» **TEXT UNDER STUDY**
■ ■ ■ ■ ■ ■ ■

Querying the OpenSky REST API
The most basic thing to do with OpenSky is to look at the state vectors of aircraft in a defined area - their API, when prompted with a time and bounding box, will return all set of all the aircraft in that space at that time.
Define Bounding Box
To define my area of interest, I’ve drawn a bounding box centered on Santa Monica, skewed a bit west out to Malibu - as that is a core part of the western approach to LAX. We’ll pass this box into our OpenSky API request to only capture aircraft inside these bounds.
Example Query
After making an OpenSky account (free, ups your daily API calls), it’s easy to call the API, passing the bounding box in the params and OpenSky credentials in the auth tuple.
import requests
params = {
'lamin': '33.9748',
'lomin': '-118.7104',
'lamax': '34.0979',
'lomax': '-118.3338',
'extended': 1
}
r = requests.get('https://opensky-network.org/api/states/all', params=params, auth=(USERNAME, PASSWORD))
r.json()
Outputting the retrieved data in JSON format shows us exactly what we were hoping to see! There is currently one plane overhead in our bounding box: SWA3275, better known as Southwest Airlines Flight 3275.
{'time': 1707885494, 'states': [['ac0bfb', 'SWA3275 ', 'United States', 1707885494, 1707885494, -118.4627, 34.0271, 11750.04, False, 214.8, 349.09, 2.93, None, 11772.9, '6713', False, 0, 0]]}
Double-checking with FlightAware’s site, we can validate that this plane flew directly over Santa Monica on its way to Sacramento from San Diego - pretty cool!

■ ■ ■ ■ ■ ■ ■

» **DIRECTIVE 1**
Answer these questions about the OpenSky API walkthrough:
(a) Which city is the bounding box centered on?
(b) By what fuller name is SWA3275 better known?
(c) According to FlightAware, which city was that plane flying from and which city was it flying to?
» **DIRECTIVE 2**
Extend the OpenSky API walkthrough with a few sentences in the same voice, picking up after its final sentence.

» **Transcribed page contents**
■ ■ ■ ■ ■ ■ ■

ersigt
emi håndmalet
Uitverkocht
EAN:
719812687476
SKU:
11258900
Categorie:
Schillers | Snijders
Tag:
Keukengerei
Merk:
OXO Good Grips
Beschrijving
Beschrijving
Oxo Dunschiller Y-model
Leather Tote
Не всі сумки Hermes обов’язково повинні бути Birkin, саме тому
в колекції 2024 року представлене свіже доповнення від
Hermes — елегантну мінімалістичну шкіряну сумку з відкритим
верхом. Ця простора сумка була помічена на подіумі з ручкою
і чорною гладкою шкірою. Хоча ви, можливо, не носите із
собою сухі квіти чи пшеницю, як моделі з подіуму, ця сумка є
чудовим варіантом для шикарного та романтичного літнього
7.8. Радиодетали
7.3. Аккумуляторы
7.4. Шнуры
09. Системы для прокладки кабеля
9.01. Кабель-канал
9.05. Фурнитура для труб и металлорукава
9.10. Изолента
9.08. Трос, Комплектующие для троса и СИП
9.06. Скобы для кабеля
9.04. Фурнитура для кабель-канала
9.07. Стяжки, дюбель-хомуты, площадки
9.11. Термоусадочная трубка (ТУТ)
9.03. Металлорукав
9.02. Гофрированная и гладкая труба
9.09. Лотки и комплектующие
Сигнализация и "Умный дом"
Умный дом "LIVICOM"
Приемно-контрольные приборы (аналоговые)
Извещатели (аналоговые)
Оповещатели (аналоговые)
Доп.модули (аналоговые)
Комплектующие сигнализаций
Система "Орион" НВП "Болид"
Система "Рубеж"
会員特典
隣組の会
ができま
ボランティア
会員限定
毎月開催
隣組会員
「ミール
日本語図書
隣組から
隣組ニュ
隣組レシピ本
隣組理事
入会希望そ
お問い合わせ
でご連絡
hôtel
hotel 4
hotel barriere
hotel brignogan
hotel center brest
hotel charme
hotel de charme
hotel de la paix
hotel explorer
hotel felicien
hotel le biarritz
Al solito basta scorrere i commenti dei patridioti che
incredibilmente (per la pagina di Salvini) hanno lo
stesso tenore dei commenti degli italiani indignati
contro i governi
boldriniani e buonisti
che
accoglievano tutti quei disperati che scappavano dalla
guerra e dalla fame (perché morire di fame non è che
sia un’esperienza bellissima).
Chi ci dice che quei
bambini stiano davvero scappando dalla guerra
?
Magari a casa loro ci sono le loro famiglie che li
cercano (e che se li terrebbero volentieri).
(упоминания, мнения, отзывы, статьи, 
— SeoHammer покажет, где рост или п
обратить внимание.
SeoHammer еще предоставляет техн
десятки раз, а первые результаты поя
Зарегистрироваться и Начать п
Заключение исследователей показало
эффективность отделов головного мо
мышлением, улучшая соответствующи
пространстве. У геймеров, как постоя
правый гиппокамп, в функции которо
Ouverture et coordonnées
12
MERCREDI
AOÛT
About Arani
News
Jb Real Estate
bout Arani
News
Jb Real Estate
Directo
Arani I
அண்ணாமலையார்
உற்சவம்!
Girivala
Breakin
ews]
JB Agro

■ ■ ■ ■ ■ ■ ■

» **EXPECTED OUTPUT 1**
(a) Santa Monica
(b) Southwest Airlines Flight 3275
(c) It was flying from San Diego to Sacramento.

» **EXPECTED OUTPUT 2**
Note: API Access Limits
OpenSky’s page on API limits tells us that:
OpenSky users get 4000 API credits per day. For higher request loads please contact OpenSky.
With 1440 minutes in the course of a day, we clearly have plenty of headroom to acquire fresh data every minute. One request every 30 seconds would also stay well under the usage cap. As such, you will only need to worry about API usage if you plan to query this endpoint with <30 second latency.
Enriching the Data
OpenSky State Vector Fields
To help decode all of the other fields we are seeing in the API response, we can return to OpenSky’s documentation and see that the states array contains a set of state vectors, which feature the following datapoints:
Helper Functions
To do a bit more processing of the API response, enabling things such as “what cardinal direction is that track?” and “how far away is that plane from my location?”, we need to set up a few helper functions.
Function to Compute Distance Between Two Coordinates
By defining a function which computes the Haversine Formula, we can easily do quick-and-dirty math to know how far apart two coordinates are along the surface of the earth.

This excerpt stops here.